Personal Finance Information

Banks unsympathetic in credit and debit card fraud cases

Recent figures relating to credit and debit card fraud have indicated that banks in the UK are increasingly unsympathetic when it comes to dealing with cases of suspected fraud against customers. According to recent figures, although card fraud has dropped over recent years – which is thought to be partly due to the introduction of chip and pin technology – the number of complaints against banks for taking no action or unsatisfactory action in cases of alleged fraud have risen.
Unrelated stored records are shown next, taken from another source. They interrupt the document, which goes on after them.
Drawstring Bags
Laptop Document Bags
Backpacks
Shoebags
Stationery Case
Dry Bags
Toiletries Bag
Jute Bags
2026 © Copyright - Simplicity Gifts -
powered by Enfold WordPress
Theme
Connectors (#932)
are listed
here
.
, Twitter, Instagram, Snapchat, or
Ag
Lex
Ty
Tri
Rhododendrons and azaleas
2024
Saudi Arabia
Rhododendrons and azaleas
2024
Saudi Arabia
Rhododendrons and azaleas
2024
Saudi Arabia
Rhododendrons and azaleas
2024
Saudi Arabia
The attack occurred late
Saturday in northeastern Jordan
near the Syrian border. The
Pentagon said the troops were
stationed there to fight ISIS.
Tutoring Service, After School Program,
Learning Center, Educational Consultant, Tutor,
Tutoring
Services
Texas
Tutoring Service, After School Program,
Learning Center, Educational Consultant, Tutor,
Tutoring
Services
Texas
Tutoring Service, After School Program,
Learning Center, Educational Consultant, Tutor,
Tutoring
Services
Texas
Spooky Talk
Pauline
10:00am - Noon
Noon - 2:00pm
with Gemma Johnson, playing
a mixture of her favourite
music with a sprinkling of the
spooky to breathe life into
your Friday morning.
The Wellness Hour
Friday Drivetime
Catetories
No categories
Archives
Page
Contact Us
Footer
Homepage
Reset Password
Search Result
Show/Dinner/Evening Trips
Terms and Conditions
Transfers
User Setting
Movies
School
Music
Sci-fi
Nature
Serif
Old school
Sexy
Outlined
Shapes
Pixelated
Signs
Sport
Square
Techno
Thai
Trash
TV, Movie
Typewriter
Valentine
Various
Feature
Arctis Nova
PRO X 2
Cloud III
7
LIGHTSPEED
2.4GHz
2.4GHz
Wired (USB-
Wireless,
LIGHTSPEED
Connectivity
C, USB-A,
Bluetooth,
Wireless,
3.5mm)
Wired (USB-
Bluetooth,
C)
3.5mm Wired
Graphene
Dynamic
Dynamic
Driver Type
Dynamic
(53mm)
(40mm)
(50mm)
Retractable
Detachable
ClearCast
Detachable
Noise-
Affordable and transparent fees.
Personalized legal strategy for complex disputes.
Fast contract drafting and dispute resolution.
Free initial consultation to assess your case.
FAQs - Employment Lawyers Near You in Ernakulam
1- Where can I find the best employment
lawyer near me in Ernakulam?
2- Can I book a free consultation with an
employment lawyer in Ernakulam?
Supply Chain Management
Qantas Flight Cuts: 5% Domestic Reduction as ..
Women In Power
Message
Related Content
According to recent data many consumers that approach their banks in order to claim compensation for fraudulent card activity end up having their claims dismissed, and this and other unsatisfactory actions has resulted in an increasing number of complaints about banks being filed with the financial ombudsman. In 2005 there was a forty percent rise in the number of complaints filed with the ombudsman, and last year this figure rose again by another twenty percent. However, cases of fraud through the use of credit and debit cards is said to have fallen in the early part of last year by around five percent.

Many think that the banks’ reasons for being sceptical with regards to claims regarding card fraud is that chip and pin technology has made this type of fraud more difficult, and therefore the consumer must either be involved in the fraud or must have been negligent with their chip and pin details. According to the ombudsman: “We are seeing more cases of banks saying, sometimes privately, that they suspect there has been some collusion in the fraud from the consumer. Before chip and pin was introduced banks may have been more likely to write off these costs and make good the losses to the customer.”

Consumers making claims for this type of fraud should be aware that according to the Banking Code, which the banks must follow, it is the banks’ responsibility to prove that the customer has acted negligently or irresponsibly and not the customer’s responsibility to prove that they have not acted irresponsibly.